(Provided data)
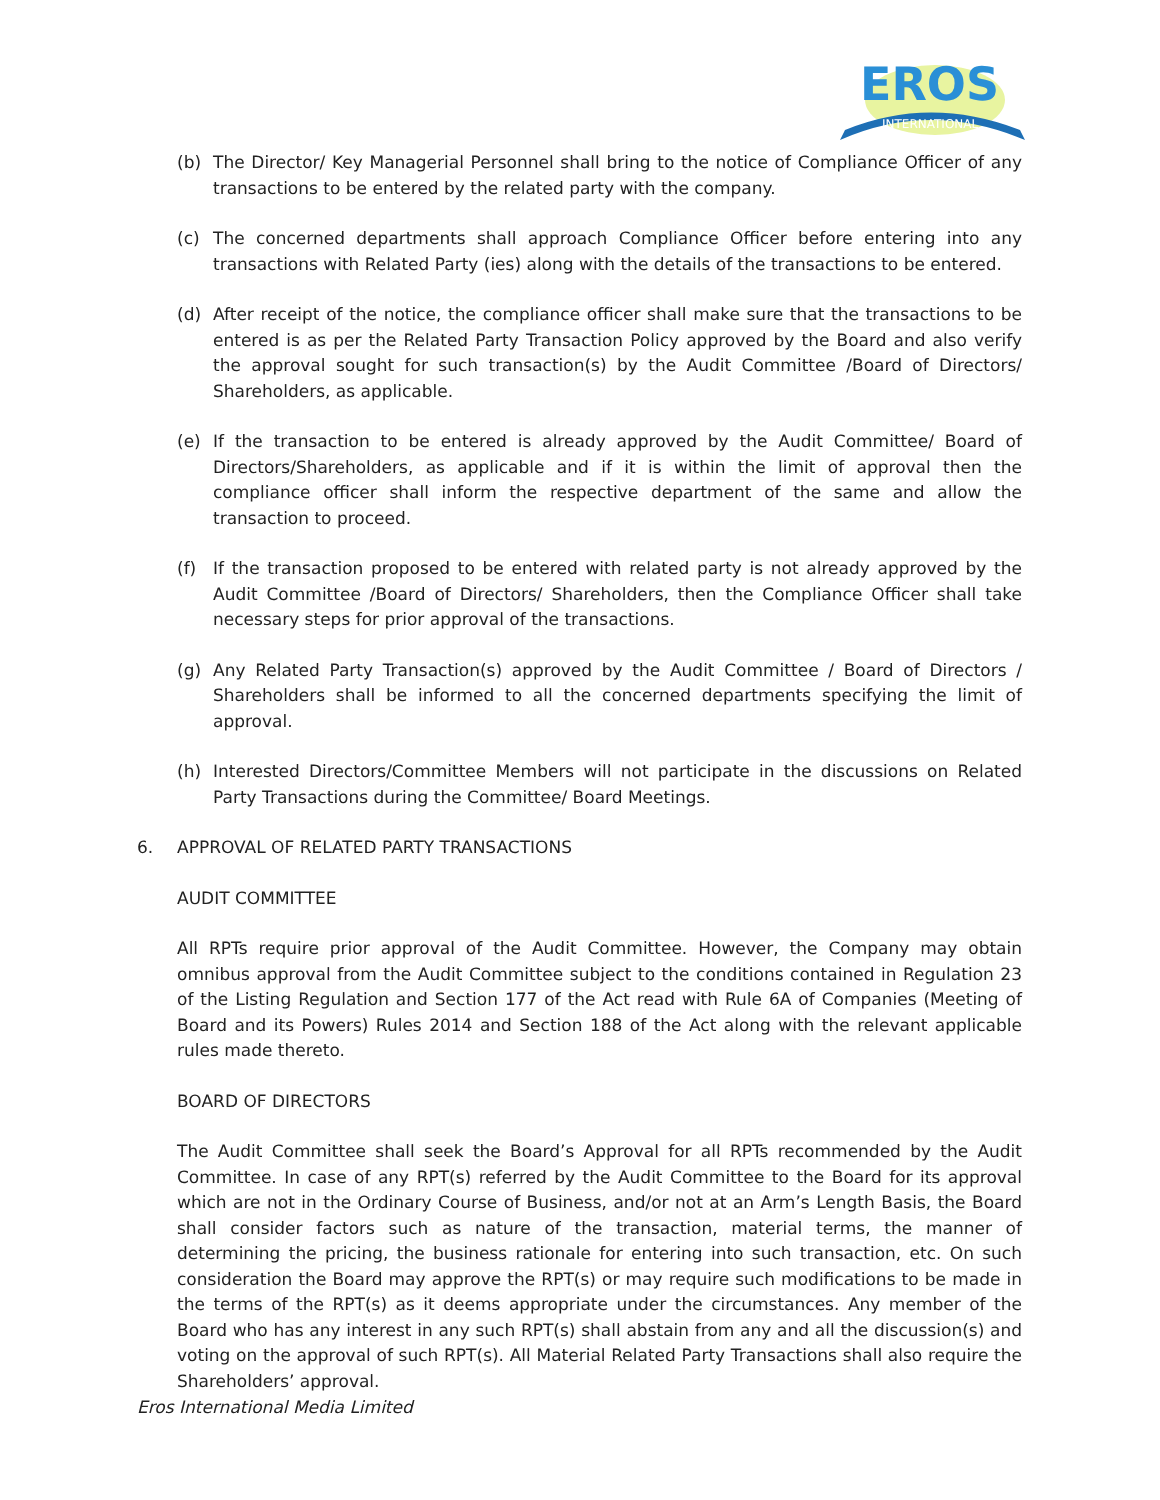EROS
INTERNATIONAL
(b) The Director/ Key Managerial Personnel shall bring to the notice of Compliance Officer of any transactions to be entered by the related party with the company.
(c) The concerned departments shall approach Compliance Officer before entering into any transactions with Related Party (ies) along with the details of the transactions to be entered.
(d) After receipt of the notice, the compliance officer shall make sure that the transactions to be entered is as per the Related Party Transaction Policy approved by the Board and also verify the approval sought for such transaction(s) by the Audit Committee /Board of Directors/ Shareholders, as applicable.
(e) If the transaction to be entered is already approved by the Audit Committee/ Board of Directors/Shareholders, as applicable and if it is within the limit of approval then the compliance officer shall inform the respective department of the same and allow the transaction to proceed.
(f) If the transaction proposed to be entered with related party is not already approved by the Audit Committee /Board of Directors/ Shareholders, then the Compliance Officer shall take necessary steps for prior approval of the transactions.
(g) Any Related Party Transaction(s) approved by the Audit Committee / Board of Directors / Shareholders shall be informed to all the concerned departments specifying the limit of approval.
(h) Interested Directors/Committee Members will not participate in the discussions on Related Party Transactions during the Committee/ Board Meetings.
6. APPROVAL OF RELATED PARTY TRANSACTIONS
AUDIT COMMITTEE
All RPTs require prior approval of the Audit Committee. However, the Company may obtain omnibus approval from the Audit Committee subject to the conditions contained in Regulation 23 of the Listing Regulation and Section 177 of the Act read with Rule 6A of Companies (Meeting of Board and its Powers) Rules 2014 and Section 188 of the Act along with the relevant applicable rules made thereto.
BOARD OF DIRECTORS
The Audit Committee shall seek the Board’s Approval for all RPTs recommended by the Audit Committee. In case of any RPT(s) referred by the Audit Committee to the Board for its approval which are not in the Ordinary Course of Business, and/or not at an Arm’s Length Basis, the Board shall consider factors such as nature of the transaction, material terms, the manner of determining the pricing, the business rationale for entering into such transaction, etc. On such consideration the Board may approve the RPT(s) or may require such modifications to be made in the terms of the RPT(s) as it deems appropriate under the circumstances. Any member of the Board who has any interest in any such RPT(s) shall abstain from any and all the discussion(s) and voting on the approval of such RPT(s). All Material Related Party Transactions shall also require the Shareholders’ approval.
Eros International Media Limited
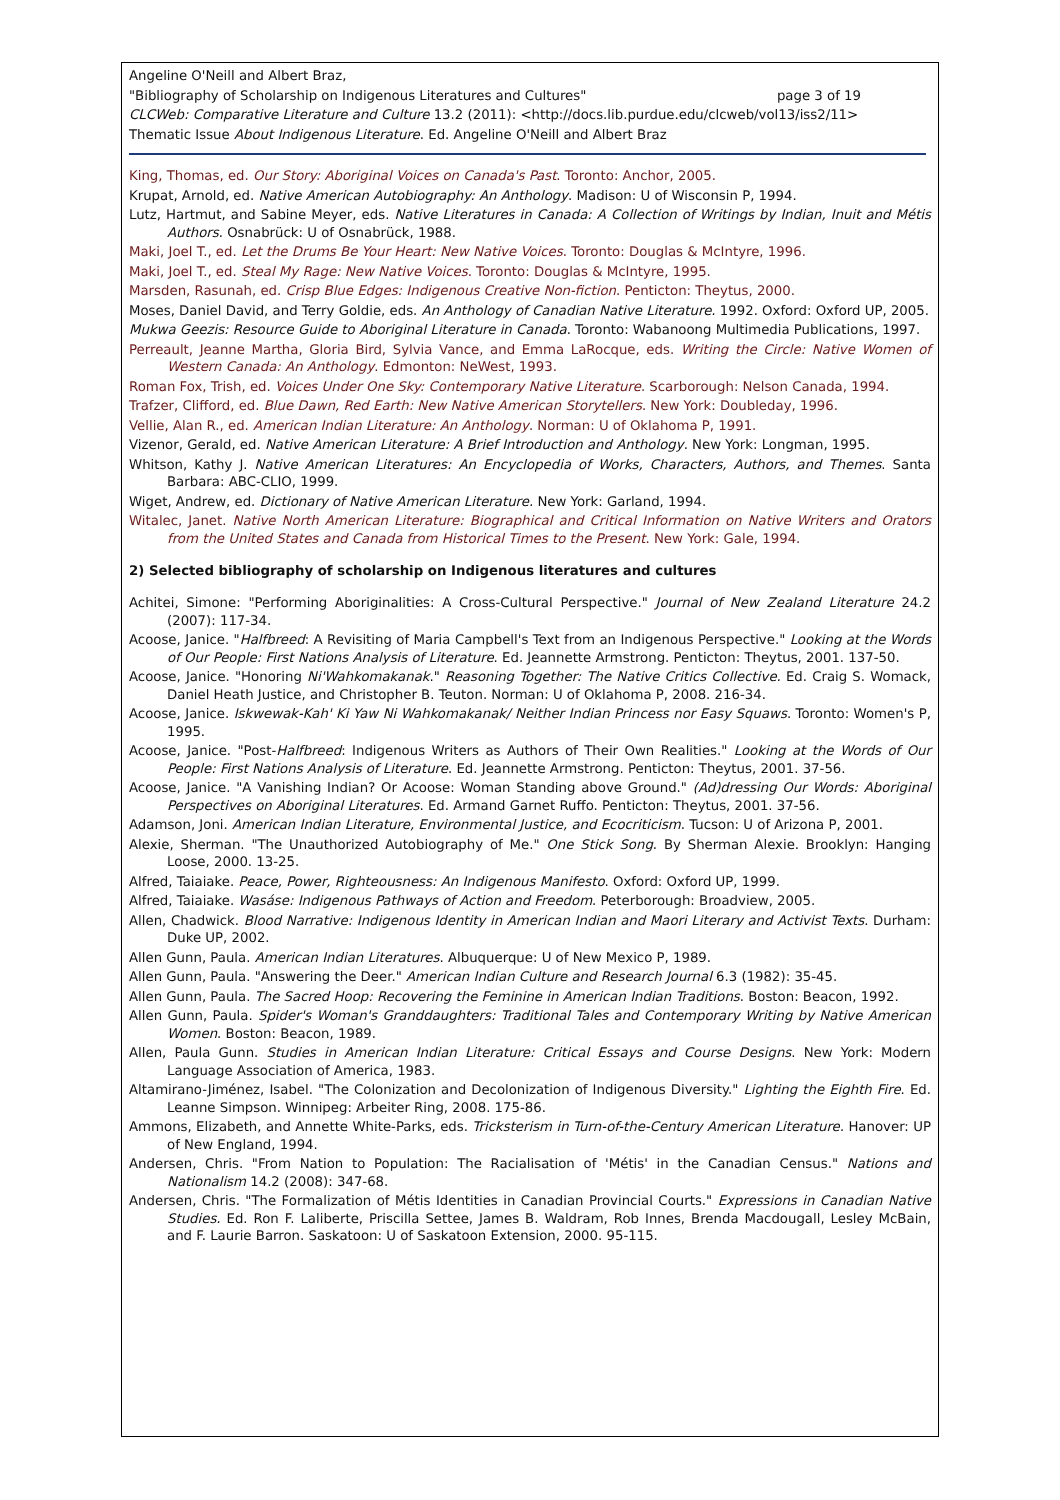Angeline O'Neill and Albert Braz,
"Bibliography of Scholarship on Indigenous Literatures and Cultures" page 3 of 19
CLCWeb: Comparative Literature and Culture 13.2 (2011): <http://docs.lib.purdue.edu/clcweb/vol13/iss2/11>
Thematic Issue About Indigenous Literature. Ed. Angeline O'Neill and Albert Braz
King, Thomas, ed. Our Story: Aboriginal Voices on Canada's Past. Toronto: Anchor, 2005.
Krupat, Arnold, ed. Native American Autobiography: An Anthology. Madison: U of Wisconsin P, 1994.
Lutz, Hartmut, and Sabine Meyer, eds. Native Literatures in Canada: A Collection of Writings by Indian, Inuit and Métis Authors. Osnabrück: U of Osnabrück, 1988.
Maki, Joel T., ed. Let the Drums Be Your Heart: New Native Voices. Toronto: Douglas & McIntyre, 1996.
Maki, Joel T., ed. Steal My Rage: New Native Voices. Toronto: Douglas & McIntyre, 1995.
Marsden, Rasunah, ed. Crisp Blue Edges: Indigenous Creative Non-fiction. Penticton: Theytus, 2000.
Moses, Daniel David, and Terry Goldie, eds. An Anthology of Canadian Native Literature. 1992. Oxford: Oxford UP, 2005.
Mukwa Geezis: Resource Guide to Aboriginal Literature in Canada. Toronto: Wabanoong Multimedia Publications, 1997.
Perreault, Jeanne Martha, Gloria Bird, Sylvia Vance, and Emma LaRocque, eds. Writing the Circle: Native Women of Western Canada: An Anthology. Edmonton: NeWest, 1993.
Roman Fox, Trish, ed. Voices Under One Sky: Contemporary Native Literature. Scarborough: Nelson Canada, 1994.
Trafzer, Clifford, ed. Blue Dawn, Red Earth: New Native American Storytellers. New York: Doubleday, 1996.
Vellie, Alan R., ed. American Indian Literature: An Anthology. Norman: U of Oklahoma P, 1991.
Vizenor, Gerald, ed. Native American Literature: A Brief Introduction and Anthology. New York: Longman, 1995.
Whitson, Kathy J. Native American Literatures: An Encyclopedia of Works, Characters, Authors, and Themes. Santa Barbara: ABC-CLIO, 1999.
Wiget, Andrew, ed. Dictionary of Native American Literature. New York: Garland, 1994.
Witalec, Janet. Native North American Literature: Biographical and Critical Information on Native Writers and Orators from the United States and Canada from Historical Times to the Present. New York: Gale, 1994.
2) Selected bibliography of scholarship on Indigenous literatures and cultures
Achitei, Simone: "Performing Aboriginalities: A Cross-Cultural Perspective." Journal of New Zealand Literature 24.2 (2007): 117-34.
Acoose, Janice. "Halfbreed: A Revisiting of Maria Campbell's Text from an Indigenous Perspective." Looking at the Words of Our People: First Nations Analysis of Literature. Ed. Jeannette Armstrong. Penticton: Theytus, 2001. 137-50.
Acoose, Janice. "Honoring Ni'Wahkomakanak." Reasoning Together: The Native Critics Collective. Ed. Craig S. Womack, Daniel Heath Justice, and Christopher B. Teuton. Norman: U of Oklahoma P, 2008. 216-34.
Acoose, Janice. Iskwewak-Kah' Ki Yaw Ni Wahkomakanak/ Neither Indian Princess nor Easy Squaws. Toronto: Women's P, 1995.
Acoose, Janice. "Post-Halfbreed: Indigenous Writers as Authors of Their Own Realities." Looking at the Words of Our People: First Nations Analysis of Literature. Ed. Jeannette Armstrong. Penticton: Theytus, 2001. 37-56.
Acoose, Janice. "A Vanishing Indian? Or Acoose: Woman Standing above Ground." (Ad)dressing Our Words: Aboriginal Perspectives on Aboriginal Literatures. Ed. Armand Garnet Ruffo. Penticton: Theytus, 2001. 37-56.
Adamson, Joni. American Indian Literature, Environmental Justice, and Ecocriticism. Tucson: U of Arizona P, 2001.
Alexie, Sherman. "The Unauthorized Autobiography of Me." One Stick Song. By Sherman Alexie. Brooklyn: Hanging Loose, 2000. 13-25.
Alfred, Taiaiake. Peace, Power, Righteousness: An Indigenous Manifesto. Oxford: Oxford UP, 1999.
Alfred, Taiaiake. Wasáse: Indigenous Pathways of Action and Freedom. Peterborough: Broadview, 2005.
Allen, Chadwick. Blood Narrative: Indigenous Identity in American Indian and Maori Literary and Activist Texts. Durham: Duke UP, 2002.
Allen Gunn, Paula. American Indian Literatures. Albuquerque: U of New Mexico P, 1989.
Allen Gunn, Paula. "Answering the Deer." American Indian Culture and Research Journal 6.3 (1982): 35-45.
Allen Gunn, Paula. The Sacred Hoop: Recovering the Feminine in American Indian Traditions. Boston: Beacon, 1992.
Allen Gunn, Paula. Spider's Woman's Granddaughters: Traditional Tales and Contemporary Writing by Native American Women. Boston: Beacon, 1989.
Allen, Paula Gunn. Studies in American Indian Literature: Critical Essays and Course Designs. New York: Modern Language Association of America, 1983.
Altamirano-Jiménez, Isabel. "The Colonization and Decolonization of Indigenous Diversity." Lighting the Eighth Fire. Ed. Leanne Simpson. Winnipeg: Arbeiter Ring, 2008. 175-86.
Ammons, Elizabeth, and Annette White-Parks, eds. Tricksterism in Turn-of-the-Century American Literature. Hanover: UP of New England, 1994.
Andersen, Chris. "From Nation to Population: The Racialisation of 'Métis' in the Canadian Census." Nations and Nationalism 14.2 (2008): 347-68.
Andersen, Chris. "The Formalization of Métis Identities in Canadian Provincial Courts." Expressions in Canadian Native Studies. Ed. Ron F. Laliberte, Priscilla Settee, James B. Waldram, Rob Innes, Brenda Macdougall, Lesley McBain, and F. Laurie Barron. Saskatoon: U of Saskatoon Extension, 2000. 95-115.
(End Provided data)
* **Task statement**: From the entries above, return exactly the line containing "Ring, 2008. 175-86.", the line containing "Ammons, Elizabeth, and", and all lines between, and nothing else.

* **Result of the exercise**:
Altamirano-Jiménez, Isabel. "The Colonization and Decolonization of Indigenous Diversity." Lighting the Eighth Fire. Ed. Leanne Simpson. Winnipeg: Arbeiter Ring, 2008. 175-86.
Ammons, Elizabeth, and Annette White-Parks, eds. Tricksterism in Turn-of-the-Century American Literature. Hanover: UP of New England, 1994.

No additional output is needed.